One of my students, let’s call her Jane, had been a mournful waif all Fall Quarter. Head resting on her desk, eyes wistful as she gazed into distant worlds of her imagination, her default position presented little of the cheery goal-setting mode propounded by our School Agenda and ‘positive school culture’. I will not share what I know of her background in this public forum, but suffice it to say you’d cry mightily if you heard the details. In taking the first steps toward adulthood, Jane naturally needs a strong grounding. The search for self-identity becomes a painful exercise in regrets, uncertainty, and grief…

But today was a day of joy. She walked into class holding a large brown artists’ sketchpad and began showing something to a large cluster of students before class. Lots of “oooo-ing” and “ahhhh-ing” got my attention. In true teacher mode, as the bell was to ring in about 10 seconds, I decided to make the source of attraction the main focus for the start of class (since gee, half the class was already onto it): with Jane’s permission, I put it on the document camera.

She had made an ASTOUNDING pen and ink drawing!

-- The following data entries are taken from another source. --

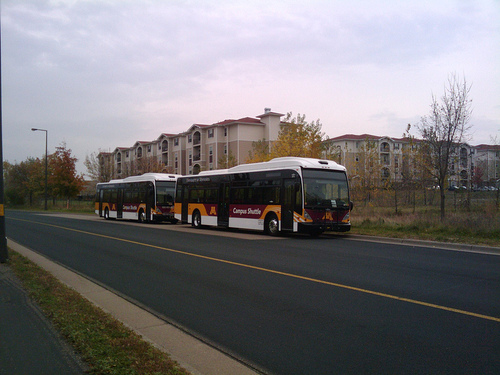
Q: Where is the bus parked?
A: Side of road.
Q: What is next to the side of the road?
A: Two buses.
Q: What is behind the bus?
A: Apartment building.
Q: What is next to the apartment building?
A: Another apartment building.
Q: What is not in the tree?
A: Leaves.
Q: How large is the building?
A: Three floors.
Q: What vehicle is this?
A: A bus.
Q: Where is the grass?
A: On the side of the road.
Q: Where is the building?
A: Behind the bus.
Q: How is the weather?
A: Over cast.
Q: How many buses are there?
A: Two.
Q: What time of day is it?
A: Morning.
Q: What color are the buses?
A: Yellow and white.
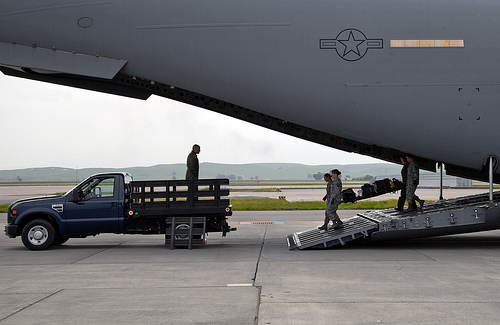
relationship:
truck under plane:
[5, 172, 235, 249] [1, 0, 490, 160]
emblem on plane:
[316, 27, 386, 62] [19, 4, 496, 176]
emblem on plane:
[318, 27, 384, 61] [1, 0, 498, 249]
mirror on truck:
[69, 187, 82, 201] [1, 145, 252, 251]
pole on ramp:
[485, 161, 497, 198] [277, 190, 497, 255]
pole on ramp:
[436, 165, 445, 200] [277, 190, 497, 255]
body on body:
[345, 176, 406, 203] [341, 178, 405, 204]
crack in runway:
[252, 217, 268, 319] [0, 206, 496, 323]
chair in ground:
[165, 216, 206, 250] [8, 152, 493, 304]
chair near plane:
[165, 216, 206, 250] [1, 0, 498, 249]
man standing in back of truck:
[185, 142, 200, 197] [4, 172, 237, 251]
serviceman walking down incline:
[403, 149, 421, 214] [287, 189, 497, 258]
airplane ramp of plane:
[286, 191, 500, 251] [1, 0, 498, 249]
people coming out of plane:
[317, 154, 425, 230] [1, 0, 498, 249]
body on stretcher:
[341, 178, 405, 204] [337, 177, 409, 207]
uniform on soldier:
[327, 178, 342, 227] [326, 169, 344, 229]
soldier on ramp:
[326, 169, 344, 229] [285, 188, 499, 272]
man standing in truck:
[185, 144, 200, 201] [4, 172, 237, 251]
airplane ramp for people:
[286, 191, 500, 251] [289, 213, 380, 253]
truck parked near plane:
[4, 172, 237, 251] [1, 0, 498, 249]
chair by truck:
[165, 216, 206, 250] [5, 172, 235, 249]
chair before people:
[162, 213, 209, 251] [316, 150, 425, 233]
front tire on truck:
[20, 219, 55, 251] [5, 172, 235, 249]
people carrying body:
[321, 153, 424, 231] [341, 178, 405, 204]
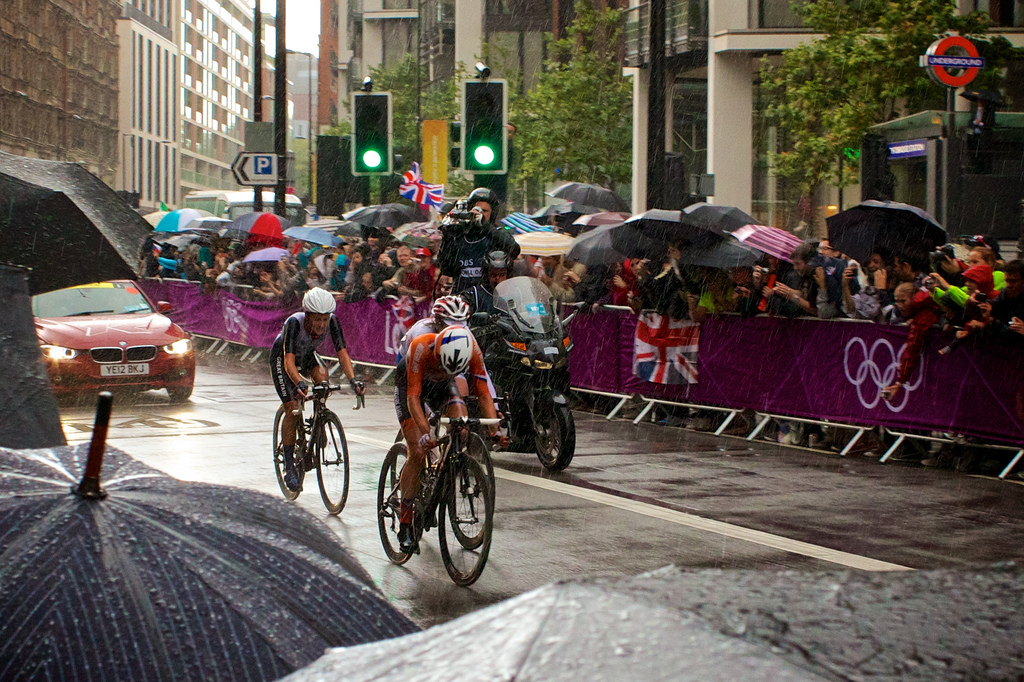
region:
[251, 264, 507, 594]
Bicycle racers on city street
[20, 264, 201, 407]
Red car following bicycle racers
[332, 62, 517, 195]
Stop lights with green lights on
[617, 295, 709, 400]
British flag banner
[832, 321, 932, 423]
Olympic rings symbol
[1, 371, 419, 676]
Black umbrella of spectator watching bicycle race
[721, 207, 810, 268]
Pink and white striped umbrella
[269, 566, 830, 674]
Gray umbrella of spectator watching race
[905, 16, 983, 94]
Subway sign above spectators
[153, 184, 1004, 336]
Spectators watching bicycle race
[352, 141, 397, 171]
green light on the traffic signal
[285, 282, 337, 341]
helmet on the head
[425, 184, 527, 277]
person filming the bikers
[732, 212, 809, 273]
striped umbrella over the person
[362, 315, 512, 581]
man riding a bike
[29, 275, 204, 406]
car on the road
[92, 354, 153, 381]
License plate on the car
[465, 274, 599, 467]
motorcycle on the road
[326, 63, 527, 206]
Traffic light on the pole is green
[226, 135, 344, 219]
Sign with an arrow pointing to the left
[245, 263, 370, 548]
Cyclist behind the other cyclists on the road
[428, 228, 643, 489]
Man on motorcycle to monitor the cyclists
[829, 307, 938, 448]
Olympic symbol on the side of the barrier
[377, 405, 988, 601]
White line in the center of the road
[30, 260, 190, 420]
Red car following behind the cyclists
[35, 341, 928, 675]
People holding up the umbrellas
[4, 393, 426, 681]
A black umbrella covered in rain drops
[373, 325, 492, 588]
A person riding a bike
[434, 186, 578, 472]
A person videotaping from a motorcycle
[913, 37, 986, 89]
A London Tube sign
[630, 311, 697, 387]
The Union Jack Flag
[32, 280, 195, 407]
A red car driving on the road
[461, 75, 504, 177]
A green light traffic signal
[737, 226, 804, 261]
A red umbrella in the crowd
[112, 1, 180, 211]
A striped building in the background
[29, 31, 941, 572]
this is a bike race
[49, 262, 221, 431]
the car is moving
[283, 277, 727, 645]
the bikes are moving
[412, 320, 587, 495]
the helmet is white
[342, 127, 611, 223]
the traffic lights are green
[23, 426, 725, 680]
these are umbrellas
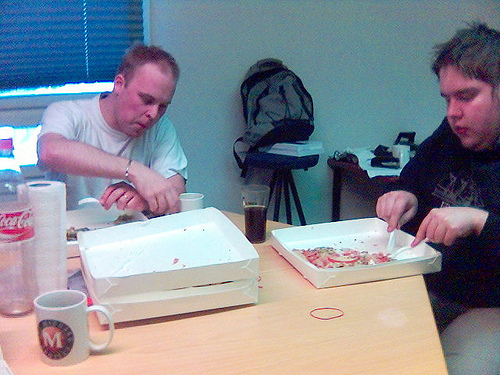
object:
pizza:
[291, 247, 400, 269]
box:
[268, 216, 443, 289]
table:
[0, 208, 451, 375]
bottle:
[0, 137, 35, 314]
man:
[37, 45, 187, 214]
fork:
[78, 197, 116, 206]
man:
[376, 21, 500, 337]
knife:
[384, 229, 398, 251]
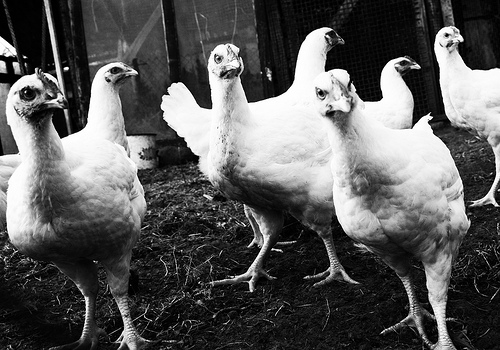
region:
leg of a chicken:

Very creative original designs with flowing graphic symbols merged peace symbols, musical notes, the yin-yang, and many other elements into one organic whole.

I reminded the class that they should remember they knew Jane in junior high, and be nice to her, so that when she’s a rich and famous artist when they’re 50 years old they can all try to mooch off of her. (I hope they don’t mind my sense of humor, they do laugh.) Her eyes lit up, and for the first time since I’d met her five months ago, her face literally glowed.

I asked her “So, how many years have you been drawing?”
“I did this last night.”
“Yes, but how many years have you been drawing?”
“Well, yesterday I did this,” —she shows me a tiny geometric sketch in the midst of a crumpled, scribbled math paper — “and I thought, what if I just continue this, so I did more on this bigger paper.”

So, there it was. This day, this past 24 hours, was her epiphany. Her shoulders square, she now walks with a spring in her step; I even saw her smile as she showed her work to schoolmates. What a beautiful thing, to witness a person’s first moments of justifiable pride in the dignity of inner excellence. It’s as if she were claiming her right to her place at the table of the human family; for her, this artistic skill could be the seed that begins a whole new life. What a privilege to be present for this connection.